Premio del jurado en Sundance y Cámara de Oro en Cannes, esta ópera prima sobre una niña que malvive con su padre alcohólico en un barrio de Nueva Orleans casi sumergido tras el huracán Katrina, aspira a cuatro Oscar (película, director, guion adaptado y actriz).
Con 25 años, el realizador neoyorquino Benh Zeitlin se trasladó al Sur profundo con una cámara de 16 mm y ganas de convertir el cine en una experiencia vital. Allí encontró su voz, en 2008, rodando el mediometraje Glory at Sea, un preludio del largo que nos ocupa y que ya contenía todas las claves formales y materiales, para mi gusto mejor ensambladas.

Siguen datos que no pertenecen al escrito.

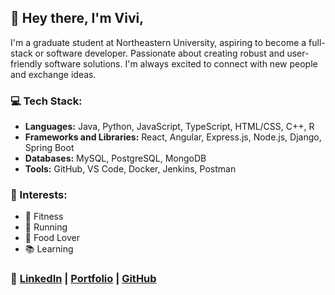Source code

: ## 👋 Hey there, I'm Vivi,

I'm a graduate student at Northeastern University, aspiring to become a full-stack or software developer. Passionate about creating robust and user-friendly software solutions. I'm always excited to connect with new people and exchange ideas.

### 💻 Tech Stack:
- **Languages:** Java, Python, JavaScript, TypeScript, HTML/CSS, C++, R
- **Frameworks and Libraries:** React, Angular, Express.js, Node.js, Django, Spring Boot
- **Databases:** MySQL, PostgreSQL, MongoDB
- **Tools:** GitHub, VS Code, Docker, Jenkins, Postman

### 🌟 Interests:
- 💪 Fitness
- 🏃 Running
- 🍜 Food Lover
- 📚 Learning

### 🔗 [LinkedIn](https://www.linkedin.com/in/meiwei-zhang/) | [Portfolio](https://mavismeiwei.github.io/meiwei_portfolio/) | [GitHub](https://github.com/Mavismeiwei)
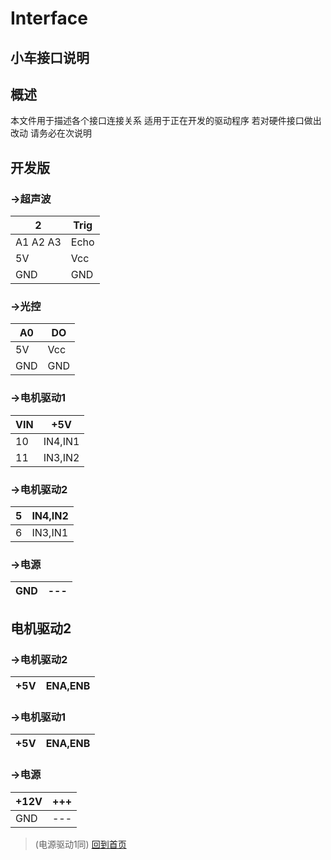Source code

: # Interface
小车接口说明
-----

## 概述
本文件用于描述各个接口连接关系 适用于正在开发的驱动程序 若对硬件接口做出改动 请务必在次说明

## 开发版
### ->超声波
   2       |  Trig
  ---      |  ---
  A1 A2 A3 |   Echo
  5V       | Vcc
  GND      | GND
### ->光控
 A0 | DO
--- | ---
 5V | Vcc
 GND| GND
### ->电机驱动1
 VIN | +5V
---  | ---
 10  | IN4,IN1
 11  | IN3,IN2
### ->电机驱动2
 5  | IN4,IN2
--- | ---
 6  | IN3,IN1
### ->电源
GND | ---
--- | ---

## 电机驱动2
### ->电机驱动2
 +5V | ENA,ENB
 --- | ---
### ->电机驱动1
 +5V | ENA,ENB
---  | ---
### ->电源
 +12V | +++
 ---  | ---
 GND  | ---
> (电源驱动1同)
[回到首页](#readme)
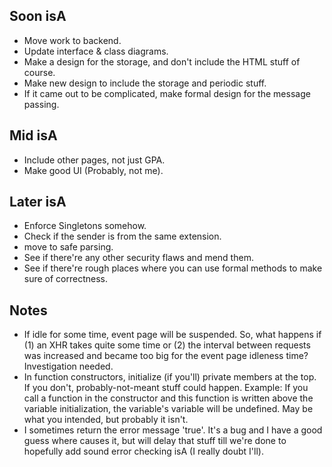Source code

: ## Soon isA
- Move work to backend.
- Update interface & class diagrams.
- Make a design for the storage, and don't include the HTML stuff of course.
- Make new design to include the storage and periodic stuff.
- If it came out to be complicated, make formal design for the message passing.

## Mid isA
- Include other pages, not just GPA.
- Make good UI (Probably, not me).

## Later isA
- Enforce Singletons somehow.
- Check if the sender is from the same extension.
- move to safe parsing.
- See if there're any other security flaws and mend them.
- See if there're rough places where you can use formal methods to make sure of correctness.

## Notes
- If idle for some time, event page will be suspended. So, what happens if (1) an XHR takes quite some time or (2) the interval between requests was increased and became too big for the event page idleness time? Investigation needed.
- In function constructors, initialize (if you'll) private members at the top. If you don't, probably-not-meant stuff could happen. Example: If you call a function in the constructor and this function is written above the variable initialization, the variable's variable will be undefined. May be what you intended, but probably it isn't.
- I sometimes return the error message 'true'. It's a bug and I have a good guess where causes it, but will delay that stuff till we're done to hopefully add sound error checking isA (I really doubt I'll).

Rodada con actores no profesionales, la cinta se mueve entre el miserabilismo de Flannery O’Connor y la captación del hombre y la tierra al estilo Malick, pero en modo dirty. La dimensión mítica, el aire apocalíptico se apodera de un cuento sórdido y brutal, áspero y crudo, y convierte las imágenes en una especie de visiones sinuosas. Un hábil montaje las va sirviendo como sueños que salen del agua para volver a sumergirse sin que medie el paso por la vigilia.
Me parece una obra irregular. Es innecesariamente larga o, mejor dicho, alargada: un cuento es breve por naturaleza, y para alargarlo hay que darle una estructura dramática distinta y un diseño de personajes (una construcción, un arco) diverso. Lo que puede fascinar de Bestias del sur salvaje es una suma de elementos que van más allá de lo cinematográfico.